Der Begriff bedeutet damit etwas, das so unberührbar, aber auch so lebenswichtig ist wie das Atmen. Die ersten Proben bestanden aus Improvisationen, bei denen der Begriff des Loslassens eine große Rolle spielte. Tshabalala hat dabei ganz bewusst die verschiedenen Körpersprachen der Tänzer zugelassen und dabei beobachtet, wie diese „den unmöglichen Dialog“ zwischen Schwarz und Weiß in Coetzees Texten möglich machten. Körper, die den gleichen Raum und sogar das gleiche Bewusstsein teilen, mussten einen Weg finden, gemeinsam zu atmen. Die Arbeit liefert eine spannende Alternative zum gängigen Diskurs der Unruhe, indem die Darsteller sich im Raum auf und ab bewegen, womit sie nicht nur die Unruhe sichtbar machen wollen, sondern auch stets auf der Suche nach einem Zugang zum anderen sind. Das Psychologische ist auch das Politische. In The Heart Of The Country fasziniert, weil es die reflektierende Linse unserer Zeit nach innen richtet.
 
Die permanente Vibration des Stücks erzeugt, so Tshabalala, „einen Ort, der den Zuschauer nach innen spüren lässt“. In dieser Phase der Selbstbeobachtung wird dieser nach der letzten Sprech- bzw. Musikszene umso unbarmherziger wieder in die Realität zurückgeschleudert. Die atmosphärische Musik von Nicholas Aphane, in der man Wind pfeifen und Tiere ächzen hört, ist das Gerüst der Performance. Die Begleitmusik wird jedoch in dem Moment zum Oberton, als sie als Stimme von Julius Malema erkennbar wird, der über das Thema Land spricht. Am Ende steht der in Südafrika immer noch herrschende Konflikt über die Landreform. In The Heart Of The Country katapultiert den Zuschauer damit am Ende aus einem durch die hypnotischen Vibrationen erzeugten tranceähnlichen Zustand schonungslos in die widrige Realität zurück.
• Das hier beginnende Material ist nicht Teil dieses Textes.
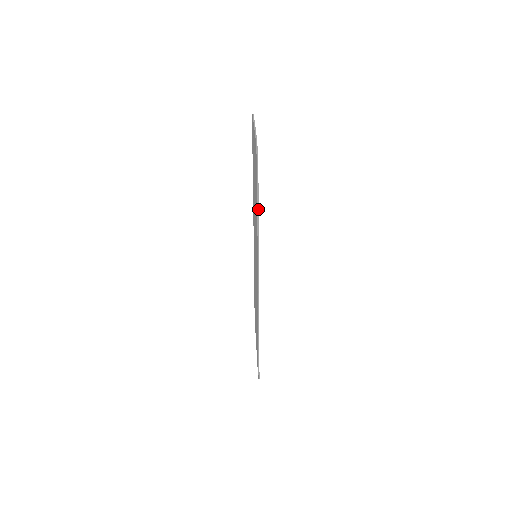
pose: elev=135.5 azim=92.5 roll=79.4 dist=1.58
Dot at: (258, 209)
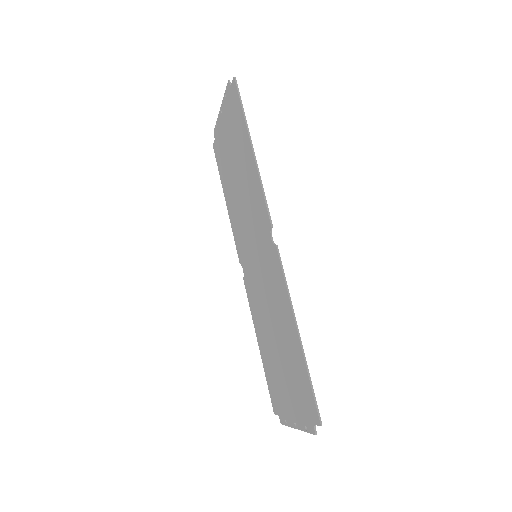
Dot at: (248, 129)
Die durch die vielen äußeren Unmöglichkeiten herbeigeführten Turbulenzen hatten von einer rastlosen gespaltenen Persönlichkeit Besitz ergriffen. Oder, wie Ana Mondini sagt: „Selbst wenn man über einen anderen Ort spricht, gehört man doch immer irgendwo hin. [Sie bewegt beim Sprechen sanft den Fußboden]. Es ist sehr real. [Sie schlägt auf den Boden, als wolle sie den Satz mit einem Punkt beenden].“ Die lang erwarteten Winde, die einen Wechsel herbeibringen sollen, wehen sanft durch die Musik und vermischen sich mit deutlich hörbaren Atemgeräuschen, die Ausdruck von physischer Erschöpfung sind. In dem Moment, wo aus der Kakophonie der politischen Landschaft einzelne Rufe aus dem meditativen Werk hervortreten, wird in ihnen eine komplexe Vorstellung des Begriffs „Land“ erkennbar, die mit dem Herzen der Menschen verbunden ist. Jeder einzelne Bewohner muss lernen, mit sich selbst zu leben, während er darauf wartet, dass andere ihre Versprechen erfüllen. Der Tanz endet also sowohl mit einer Landung als auch mit einem Aufbruch.